## AUSGEWÄHLTER AUSZUG
════════════════════
Was sollen Landwirte konkret unternehmen?

Zu sagen «ich habe keine Zeit» ist relativ einfach, aber wenig zielführend. «Sich keine Zeit nehmen» und «keine Zeit haben» sind zwei verschiedene Dinge. Wenn Landwirte sagen, sie könnten nicht so gut reden, dann empfehle ich ihnen einen Rhetorik-Kurs. Schliesslich machen wir ja sonst auch Kurse für alles Mögliche, um Schweissen zu lernen zum Beispiel. Warum also kein Rhetorik-Kurs? Aber am wichtigsten ist, überhaupt ins Gespräch zu kommen.

Landwirte haben viel Arbeit und nicht viel Zeit. Sollten die Verbände mehr machen?

Jede Landwirtin und jeder Landwirt kann Beispiele aus seinem Alltag erzählen. Das kann kein Verbandspräsident. Der wäre wenig glaubwürdig, weil er seine Interessen vertritt. Ein Landwirt aber ist glaubwürdig. Es soll kein Erklären und Belehren sein, sondern ein Gespräch, bei dem auch der Konsument zu Wort kommt und Fragen stellen kann. Es geht nicht darum, ein Gespräch zu «gewinnen» oder den Gesprächspartner zu überzeugen. Wenn der Konsument sich beim nächsten Einkauf nochmals durch den Kopf gehen lässt, was der Landwirt ihm gesagt hat, ist das Ziel erreicht. Das Gegenüber zum Nachdenken anregen, ist das Hauptziel.
════════════════════
## ENTNOMMENES MATERIAL
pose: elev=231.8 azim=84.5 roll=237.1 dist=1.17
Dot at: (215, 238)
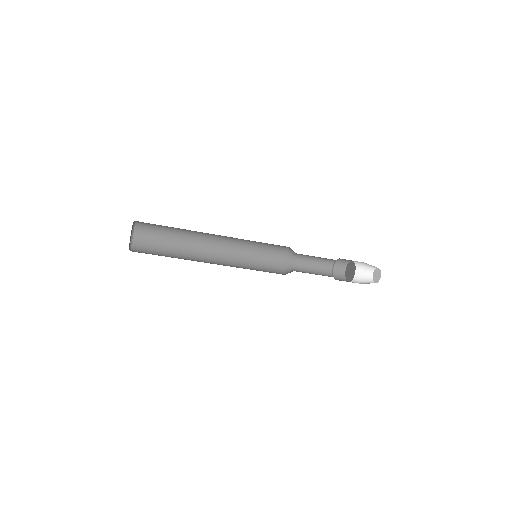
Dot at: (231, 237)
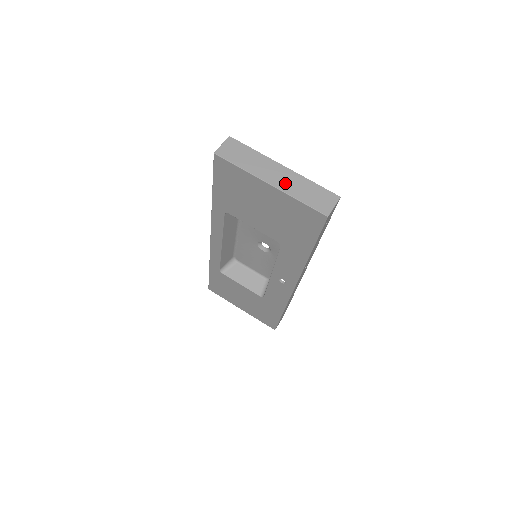
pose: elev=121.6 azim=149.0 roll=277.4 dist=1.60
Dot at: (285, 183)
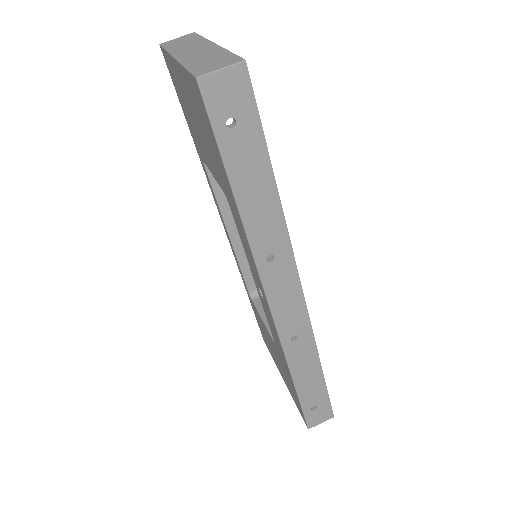
Dot at: (193, 55)
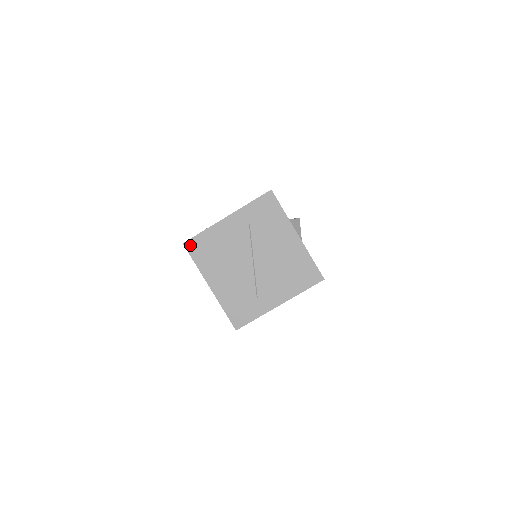
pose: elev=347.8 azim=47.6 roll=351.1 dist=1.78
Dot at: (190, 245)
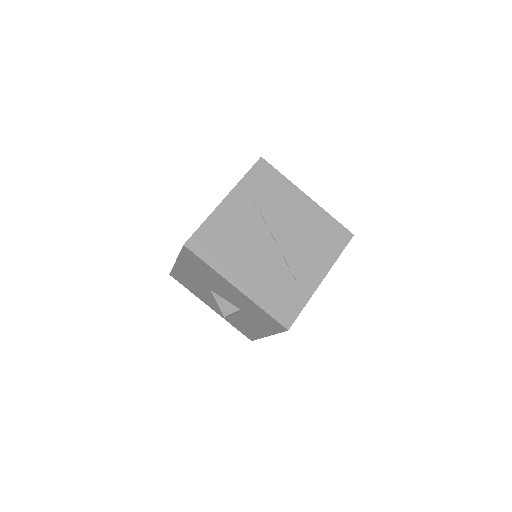
Dot at: (193, 244)
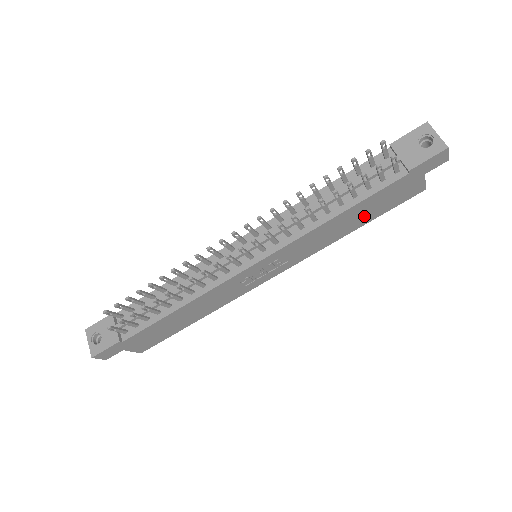
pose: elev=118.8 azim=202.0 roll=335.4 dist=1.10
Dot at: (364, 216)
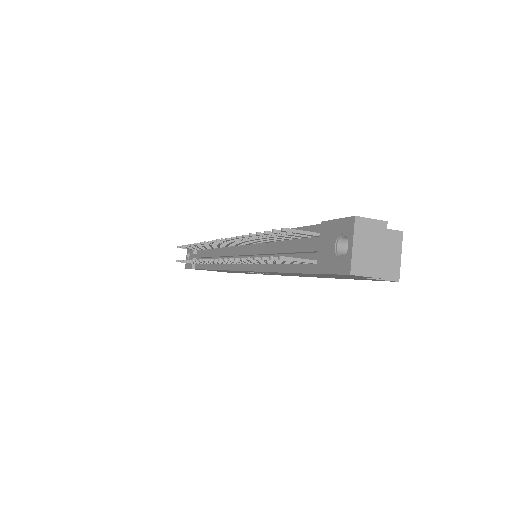
Dot at: occluded
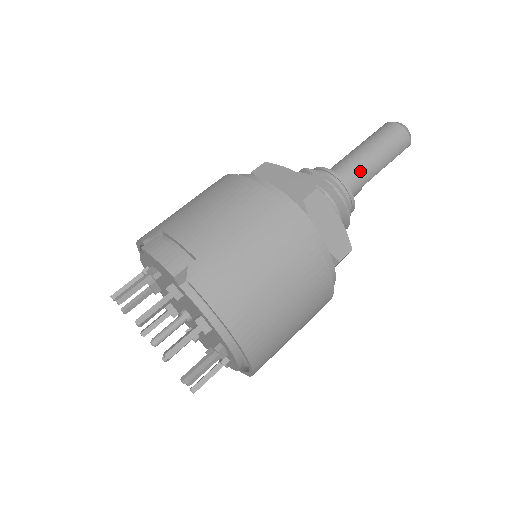
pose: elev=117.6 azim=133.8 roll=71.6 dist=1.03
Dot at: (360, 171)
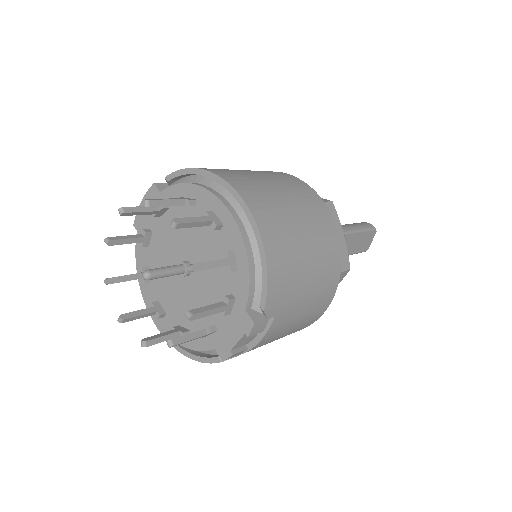
Dot at: occluded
════════════════════
## GESTELLTE AUFGABE 1
Nenne alle Ausdrücke, die im ausgewählten Auszug in französischen Anführungszeichen («…») stehen.
## GESTELLTE AUFGABE 2
Ändere in den Einträgen den Abschnitt von der Zeile mit „pose: elev=121.6 azim=149.0“ bis zum Ende der Einträge: Ersetze dort „pose“ durch „view“ und lass alles andere unverändert. Gib nur diesen Abschnitt wieder und lass die Bilder weg.

## ANTWORT ZUR AUFGABE 1
«ich habe keine Zeit»
«Sich keine Zeit nehmen»
«keine Zeit haben»
«gewinnen»

## ANTWORT ZUR AUFGABE 2
view: elev=121.6 azim=149.0 roll=277.4 dist=1.60
Dot at: (285, 183)
Dot at: (193, 55)
view: elev=347.8 azim=47.6 roll=351.1 dist=1.78
Dot at: (190, 245)
Dot at: (193, 244)
view: elev=118.8 azim=202.0 roll=335.4 dist=1.10
Dot at: (364, 216)
Dot at: occluded
view: elev=117.6 azim=133.8 roll=71.6 dist=1.03
Dot at: (360, 171)
Dot at: occluded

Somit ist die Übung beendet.